The safety profile, at least, is encouraging. Among 40 patients at the recommended dose, no one experienced grade 4 or 5 side effects (the most severe categories). Grade 3 treatment-related adverse events hit 13% of patients, mostly diarrhea and anemia. Only 5% had to stop treatment entirely. Nausea (43%), vomiting (33%), and diarrhea (30%) were the most common complaints; unpleasant, but manageable compared to chemotherapy's typical toll.
Revolution Medicines already secured FDA Breakthrough Therapy designation in January 2026, which essentially puts the drug in the express lane for regulatory review. The company plans to launch a Phase 3 trial called Rasolve-308 in the first half of this year, testing zoldonrasib in combination therapy for first-line KRAS G12D lung cancer.
That pivot to first-line treatment is ambitious. Rather than waiting to treat patients after chemotherapy fails, Revolution wants zoldonrasib in the mix from the start. If the Phase 3 data hold up, the path to accelerated approval looks plausible.

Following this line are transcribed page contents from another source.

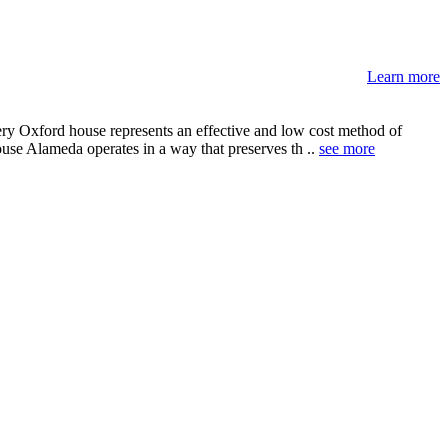
Learn more
ery Oxford house represents an effective and low cost method of
ouse Alameda operates in a way that preserves th ..
see more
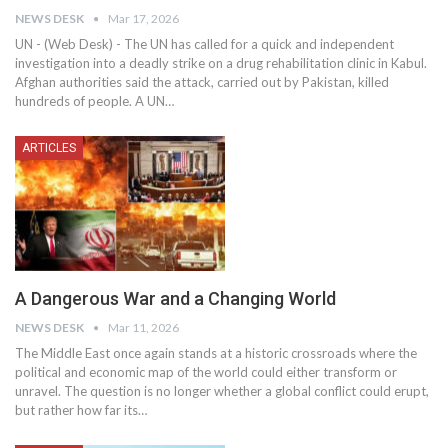
NEWS DESK
Mar 17, 2026
UN - (Web Desk) - The UN has called for a quick and independent
investigation into a deadly strike on a drug rehabilitation clinic in Kabul.
Afghan authorities said the attack, carried out by Pakistan, killed
hundreds of people. A UN…
ARTICLES
A Dangerous War and a Changing World
NEWS DESK
Mar 11, 2026
The Middle East once again stands at a historic crossroads where the
political and economic map of the world could either transform or
unravel. The question is no longer whether a global conflict could erupt,
but rather how far its…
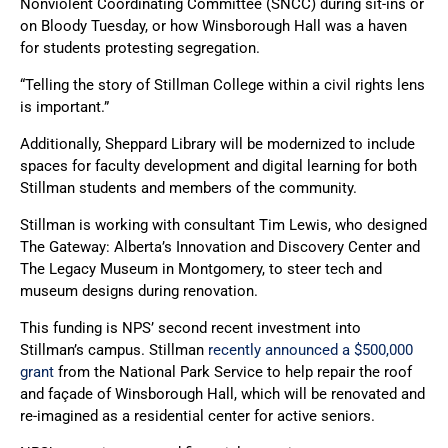
Nonviolent Coordinating Committee (SNCC) during sit-ins or
on Bloody Tuesday, or how Winsborough Hall was a haven
for students protesting segregation.
“Telling the story of Stillman College within a civil rights lens
is important.”
Additionally, Sheppard Library will be modernized to include
spaces for faculty development and digital learning for both
Stillman students and members of the community.
Stillman is working with consultant Tim Lewis, who designed
The Gateway: Alberta’s Innovation and Discovery Center and
The Legacy Museum in Montgomery, to steer tech and
museum designs during renovation.
This funding is NPS’ second recent investment into
Stillman’s campus. Stillman
recently announced a $500,000
grant
from the National Park Service to help repair the roof
and façade of Winsborough Hall, which will be renovated and
re-imagined as a residential center for active seniors.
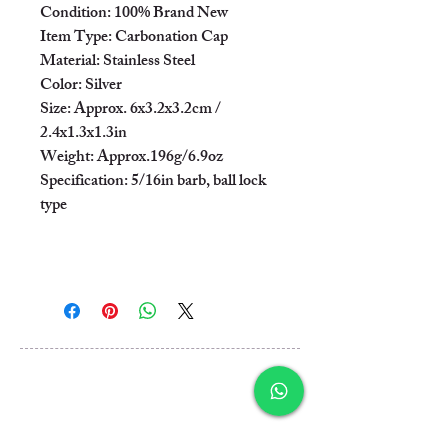
Condition: 100% Brand New

Item Type: Carbonation Cap

Material: Stainless Steel

Color: Silver

Size: Approx. 6x3.2x3.2cm / 
2.4x1.3x1.3in

Weight: Approx.196g/6.9oz

Specification: 5/16in barb, ball lock 
type

Al Rashidiya 3, Ajman
Post Box 3189
United Arab Emirates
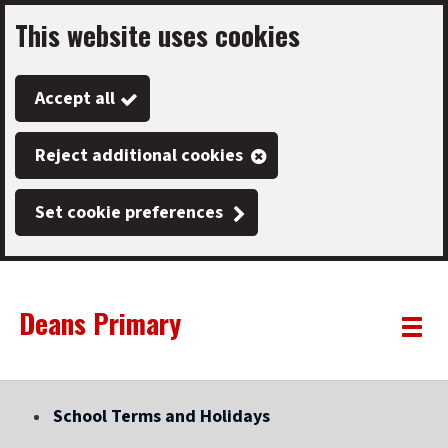
This website uses cookies
Skip
to
Accept all
main
content
Reject additional cookies
Set cookie preferences
Deans Primary
Link
"
Toggle
to
homepage
menu
"
School Terms and Holidays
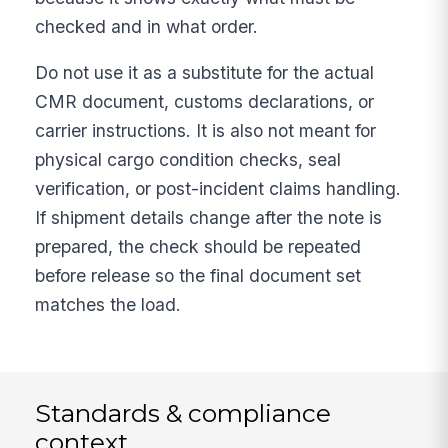
checked and in what order.
Do not use it as a substitute for the actual
CMR document, customs declarations, or
carrier instructions. It is also not meant for
physical cargo condition checks, seal
verification, or post-incident claims handling.
If shipment details change after the note is
prepared, the check should be repeated
before release so the final document set
matches the load.
Standards & compliance
context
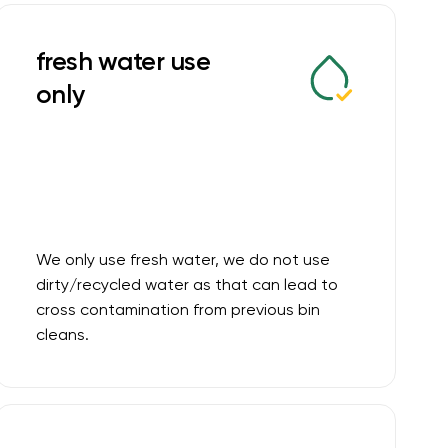
fresh water use
only
We only use fresh water, we do not use
dirty/recycled water as that can lead to
cross contamination from previous bin
cleans.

They're not alone in this race, either. Incyte, HengRui, and Astellas all have KRAS G12D programs advancing toward or already in Phase 3 trials, with varying mechanisms and tumor types. But Revolution has the most mature clinical data and the clearest regulatory runway.
For 40 years, KRAS was the white whale of oncology: everyone knew it mattered, and nobody could catch it. The first G12C drugs cracked the door open a few years ago. Zoldonrasib is kicking it wider.
If these results hold in larger trials, they won't just help lung cancer patients with one specific mutation. They'll validate a whole new approach to drugging proteins that the field had written off as impossible. And in biotech, proving something can be done is often the hardest part. Everything after that is engineering.